No relatório de conclusão do inquérito, a Polícia Federal relata que foram feitas operações de busca e apreensão e que o sigilo do Fundo Bintang foi quebrado. Análises técnicas foram feitas pelo Laboratório de Tecnologia Contra Lavagem de Dinheiro da PF de São Paulo. Os dados, segundo a PF, mostraram que o fundo, apesar de ter lucrado no mês apontado por Palocci, não teve ganhos em outras operações feitas com base em decisões do Copom. "Restou afastada eventual utilização de informação privilegiada quanto a outras datas de reuniões do Copom", diz o relatório do delegado Daher.

Intimado novamente para explicar o motivo de ter indicado especificamente o fundo Bintang como instrumento de operações com uso de informações privilegiadas, Palocci admitiu que "acompanhou as notícias do mercado na época" e que o "o nome Bintang foi o que ficou na memória". Os jornais, na época, haviam feito reportagens sobre os ganhos astronômicos do Bintang em setembro de 2011.

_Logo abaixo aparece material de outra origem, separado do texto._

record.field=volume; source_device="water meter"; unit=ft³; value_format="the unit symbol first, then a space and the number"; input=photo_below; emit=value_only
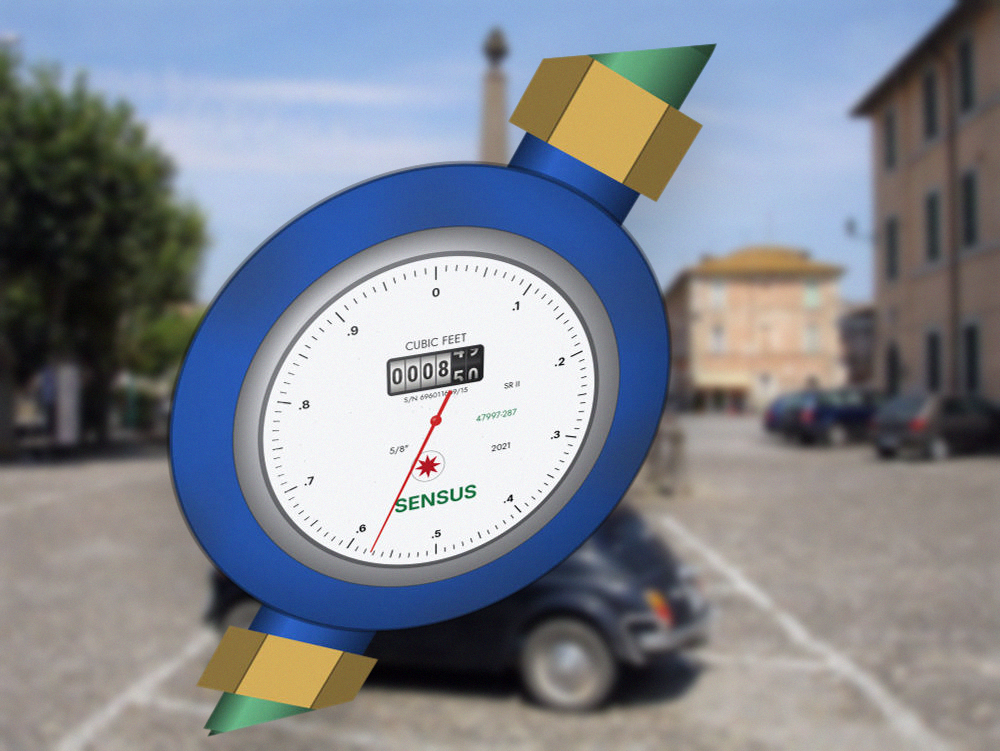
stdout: ft³ 849.57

Já Marcelo Odebrecht afirmou que "houve uma certa confusão" de Palocci sobre o destino de propinas pagas pela empreiteira ao PT. Segundo ele, André Esteves nunca administrou esses recursos. Apesar de os dois terem boa relação, o banqueiro nunca teria comentado nada com ele sobre contas que administraria para o PT. Em depoimento, André Esteves negou as acusações. Disse que nunca administrou recursos para Lula e afirmou que conheceu Bumlai apenas em 2012 —três anos depois, portanto, da reunião na piscina apontada por Palocci em que o esquema teria sido arquitetado.

Além disso, o BTG não teria nenhuma ingerência sobre o Fundo Bintang, gerido por um único cotista, Marcelo Augusto Lustoza de Souza, que administrava seus próprios recursos. Lustoza também afirmou que não conhecia Esteves. O banqueiro afirmou ainda que seria estranho recorrer a Palocci para marcar um encontro com Marcelo Odebrecht, já que ele era muito mais próximo do empreiteiro do que do ex-ministro.